Further investigations are being undertaken as a precautionary measure following a finding of lead in one sample in each of five primary schools in Dunedin.

Lead is commonly found in New Zealand soil with sources of lead in urban soil including natural background levels, lead based paints, lead from petrol and certain industrial workplaces.

Although the levels of lead in all five schools are above the Ministry for the Environment standard for residential land where there is some consumption of home-grown fruit and vegetables, they are lower than the standard for recreational areas.  The standards are triggers for follow up and do not indicate the presence of a definite health risk.

Generally lead in soil poses little harm so long as there is good ground cover, usually grass to prevent dust, and simple preventative actions are taken - like washing hands before eating.

Although the health risk from lead in soil at the level found in these five Dunedin schools is very low, a very conservative approach is being taken and further investigations are being undertaken.

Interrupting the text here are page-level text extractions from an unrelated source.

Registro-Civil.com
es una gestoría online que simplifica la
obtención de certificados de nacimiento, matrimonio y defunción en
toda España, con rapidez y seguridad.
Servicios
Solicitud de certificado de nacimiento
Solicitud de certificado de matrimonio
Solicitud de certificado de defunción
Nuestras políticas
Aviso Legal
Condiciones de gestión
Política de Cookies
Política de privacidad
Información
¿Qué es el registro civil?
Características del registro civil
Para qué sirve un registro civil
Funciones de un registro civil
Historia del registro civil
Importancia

The levels were found as a result of a broader geoscience survey undertaken last year by GNS Science. The levels found are part of wider preliminary findings, which will be incorporated into a geoscience report currently being worked on.

Advice about avoiding harm from lead in soil has been provided to the schools and families of children attending the schools. This is also available on the Ministry of Health website, from Healthline 0800 611 116, from Public Health South 03 476 9800, and by clicking here.

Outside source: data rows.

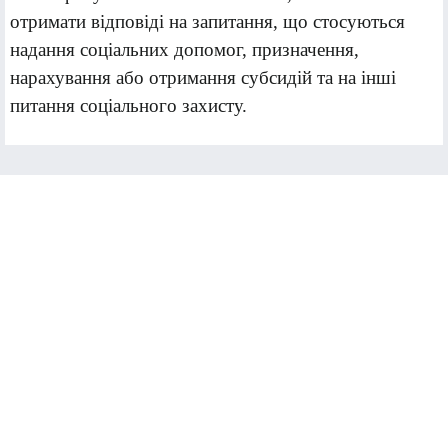
отримати відповіді на запитання, що стосуються
надання соціальних допомог, призначення,
нарахування або отримання субсидій та на інші
питання соціального захисту.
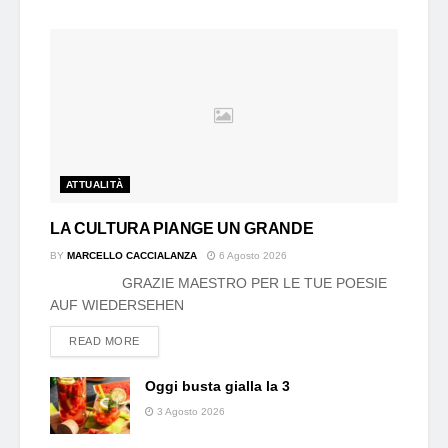
ATTUALITÀ
LA CULTURA PIANGE UN GRANDE
BY
MARCELLO CACCIALANZA
6 Agosto 2026
GRAZIE MAESTRO PER LE TUE POESIE
AUF WIEDERSEHEN
DETAILS
READ MORE
Oggi busta gialla la 3
3 Agosto 2026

Further advice to the school will depend on the results of the site assessments and, if needed, additional testing will be carried out.  

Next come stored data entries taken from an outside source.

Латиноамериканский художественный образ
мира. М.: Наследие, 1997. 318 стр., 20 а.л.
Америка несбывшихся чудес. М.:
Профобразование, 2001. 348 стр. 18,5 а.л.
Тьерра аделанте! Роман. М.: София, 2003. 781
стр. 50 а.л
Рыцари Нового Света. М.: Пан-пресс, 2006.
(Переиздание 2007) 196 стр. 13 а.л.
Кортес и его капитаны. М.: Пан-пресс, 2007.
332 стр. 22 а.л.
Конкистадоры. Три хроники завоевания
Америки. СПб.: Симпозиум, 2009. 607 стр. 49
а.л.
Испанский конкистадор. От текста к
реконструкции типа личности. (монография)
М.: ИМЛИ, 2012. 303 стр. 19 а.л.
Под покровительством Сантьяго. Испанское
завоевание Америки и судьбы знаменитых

Further assessments are underway relating to seven other non-school sites across the city, and one recreational site.

Background information:


·        Lead is often present in soil and at high concentration can cause health problems, particularly in children under 5 years of age. The most likely way for a child to be exposed to lead is by eating large amounts of lead-containing soil

·        A site specific approach is taken for determining appropriate levels of lead in each of the five primary schools

·        The standard for homes where home produce is grown and eaten is 210 milligrams of lead per kilogram of soil; for high density housing it is 500 milligrams of lead per kg of soil and for recreational areas the standard is 880

·        The higher level of 880 may be appropriate for some primary schools, and the lower limit for others depending on the factors such as whether there are any children with a condition that makes them more likely to eat soil and where the elevated levels are found

·        Additional investigations of all five primary schools are underway and public health advice has been provided to the school. Once further results are available these will be shared with the school community and public health staff will be available to answer questions from staff or families

·        Where higher levels are found, the advice is to maintain good ground cover – such as grass – and to wash hands before eating food

·        Higher levels found in particular spots can also be fenced off to keep people out, or they can have a more permanent cover and the site put to an alternative use.

 ·        The five primary schools are Bathgate Park School, George St Normal School, Mornington School, North East Valley Normal School and Opoho School.